Aytuna Tosunoglu
BİR KAMERA, BİR TRİPOD
Her şey, tüm karşıtlıklar, öyle bir birbirinin içine geçti ki buradan sonrası üst üste katlanan gerçeklik kırıntılarının hiçbir zaman bir araya gelemeyeceği ve bir görüntü, bir algı nesnesi bile oluşturamayacağı gibi dağıldı, ortaya çıktığı anda yok oldu.
Toplayın toplayabiliyorsanız. Ya da hiç uğraşmayın.
Oysa her şeyin basit bir açıklaması var: Sistem sorunu yaşıyoruz. Bu sistem bu yapıları yani Susurlukları ve türevlerini üretiyor, işte. Uluslararası sistemin yapısı, küresel rekabet, devletler arası ekonomik ve jeopolitik rekabet kaçınılmaz olarak devlet içinde hukukun etrafından dolanan yapıların kendi milli çıkarlarını gözetmek adına geliştirdikleri ve besledikleri sistemleri/yapıları meydana getiriyor. Üstelik bu durum yeni değil. Geride bıraktığımız yüz yılda da devletlerin bizdeki şekliyle mafyavari ve operasyonel araçları var olageldi. Yaşadığımız sorun bu yapıların varlığı değildir, güçlü devletlerin iktidarı bu yapılardan koruyamamasıdır.

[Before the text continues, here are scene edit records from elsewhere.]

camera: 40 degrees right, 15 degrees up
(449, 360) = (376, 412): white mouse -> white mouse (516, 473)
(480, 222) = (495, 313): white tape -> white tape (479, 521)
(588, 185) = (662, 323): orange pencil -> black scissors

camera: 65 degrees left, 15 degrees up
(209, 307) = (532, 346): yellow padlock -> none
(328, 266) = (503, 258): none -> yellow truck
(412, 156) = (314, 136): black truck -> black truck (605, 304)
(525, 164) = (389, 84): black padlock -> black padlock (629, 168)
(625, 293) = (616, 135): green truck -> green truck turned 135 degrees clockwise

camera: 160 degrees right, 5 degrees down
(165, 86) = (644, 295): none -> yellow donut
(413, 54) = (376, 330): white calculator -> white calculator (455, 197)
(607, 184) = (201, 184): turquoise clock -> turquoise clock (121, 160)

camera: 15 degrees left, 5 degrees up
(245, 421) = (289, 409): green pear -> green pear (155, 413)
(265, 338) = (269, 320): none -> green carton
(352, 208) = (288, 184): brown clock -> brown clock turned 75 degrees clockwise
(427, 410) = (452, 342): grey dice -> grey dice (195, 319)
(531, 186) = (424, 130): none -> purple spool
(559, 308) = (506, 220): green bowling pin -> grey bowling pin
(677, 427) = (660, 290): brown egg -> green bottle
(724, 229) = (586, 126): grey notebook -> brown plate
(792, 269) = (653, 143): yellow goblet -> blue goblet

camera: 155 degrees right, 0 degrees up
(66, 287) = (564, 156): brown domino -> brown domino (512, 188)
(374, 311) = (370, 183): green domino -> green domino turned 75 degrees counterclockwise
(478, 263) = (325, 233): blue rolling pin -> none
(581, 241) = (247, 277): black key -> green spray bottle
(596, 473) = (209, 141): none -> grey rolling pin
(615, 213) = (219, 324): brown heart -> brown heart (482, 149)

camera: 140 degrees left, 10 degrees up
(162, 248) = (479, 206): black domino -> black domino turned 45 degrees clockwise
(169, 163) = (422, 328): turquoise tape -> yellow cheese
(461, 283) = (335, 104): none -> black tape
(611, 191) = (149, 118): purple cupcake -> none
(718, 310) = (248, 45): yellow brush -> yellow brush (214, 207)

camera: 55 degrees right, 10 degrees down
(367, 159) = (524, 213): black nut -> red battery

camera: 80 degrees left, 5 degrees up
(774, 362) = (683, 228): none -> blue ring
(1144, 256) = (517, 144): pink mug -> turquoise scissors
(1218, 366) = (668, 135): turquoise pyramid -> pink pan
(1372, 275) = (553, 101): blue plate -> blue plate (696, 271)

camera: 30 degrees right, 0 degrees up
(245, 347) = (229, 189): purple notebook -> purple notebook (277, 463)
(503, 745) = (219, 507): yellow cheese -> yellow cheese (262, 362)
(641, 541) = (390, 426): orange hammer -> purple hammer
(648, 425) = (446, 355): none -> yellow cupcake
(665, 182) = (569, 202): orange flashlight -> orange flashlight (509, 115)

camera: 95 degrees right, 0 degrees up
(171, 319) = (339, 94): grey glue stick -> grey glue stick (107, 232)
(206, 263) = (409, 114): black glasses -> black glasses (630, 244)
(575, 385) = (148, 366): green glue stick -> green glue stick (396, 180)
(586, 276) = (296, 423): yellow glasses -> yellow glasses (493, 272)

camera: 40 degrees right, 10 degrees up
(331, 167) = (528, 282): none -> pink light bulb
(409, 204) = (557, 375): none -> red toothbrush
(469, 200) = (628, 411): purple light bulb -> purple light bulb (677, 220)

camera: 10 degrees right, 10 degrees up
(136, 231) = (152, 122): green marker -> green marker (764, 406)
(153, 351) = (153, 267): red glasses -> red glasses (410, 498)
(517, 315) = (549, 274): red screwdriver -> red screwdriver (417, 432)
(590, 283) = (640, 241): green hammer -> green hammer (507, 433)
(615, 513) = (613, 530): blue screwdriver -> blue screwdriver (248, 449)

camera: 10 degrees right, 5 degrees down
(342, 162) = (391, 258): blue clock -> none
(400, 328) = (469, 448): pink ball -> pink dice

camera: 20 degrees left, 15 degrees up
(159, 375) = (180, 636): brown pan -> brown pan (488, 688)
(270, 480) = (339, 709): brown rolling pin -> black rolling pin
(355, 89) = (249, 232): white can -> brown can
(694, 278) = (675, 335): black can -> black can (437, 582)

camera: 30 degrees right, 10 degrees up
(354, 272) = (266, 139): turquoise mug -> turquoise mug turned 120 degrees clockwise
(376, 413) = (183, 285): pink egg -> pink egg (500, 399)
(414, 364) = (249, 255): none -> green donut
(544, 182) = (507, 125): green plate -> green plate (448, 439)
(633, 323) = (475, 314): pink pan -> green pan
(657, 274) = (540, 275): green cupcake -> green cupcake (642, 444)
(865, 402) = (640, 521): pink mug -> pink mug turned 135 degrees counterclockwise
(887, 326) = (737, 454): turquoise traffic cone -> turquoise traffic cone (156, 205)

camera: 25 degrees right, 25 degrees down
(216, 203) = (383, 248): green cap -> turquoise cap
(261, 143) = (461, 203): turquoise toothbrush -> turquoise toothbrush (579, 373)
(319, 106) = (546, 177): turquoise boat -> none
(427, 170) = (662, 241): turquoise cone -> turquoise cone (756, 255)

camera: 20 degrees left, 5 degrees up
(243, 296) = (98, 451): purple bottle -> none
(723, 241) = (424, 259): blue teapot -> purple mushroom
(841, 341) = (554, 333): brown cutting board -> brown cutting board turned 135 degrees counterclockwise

Geçtiğimiz birkaç gün içinde ortaya çıkan tablo bizim çok önceden farkında olduğumuz bir tablodur. Ki bu tablo içinde sadece Peker’in videosu değil Soylu’nun sizin, benim vergimizle işletilen televizyon kanalı marifetiyle ürettiği “video” da var. Birinde neden sonuç ilişkisi bir şekil kurulmuşken, öbüründe karmakarışık. Biri amacını net ortaya koyarken, öbürü net konuşamıyor, bir şey demek istiyor ama ne? Zafiyet gösterdiği ortada… Bu karşılaştırma listesini uzatmak mümkün ama ne gerek var?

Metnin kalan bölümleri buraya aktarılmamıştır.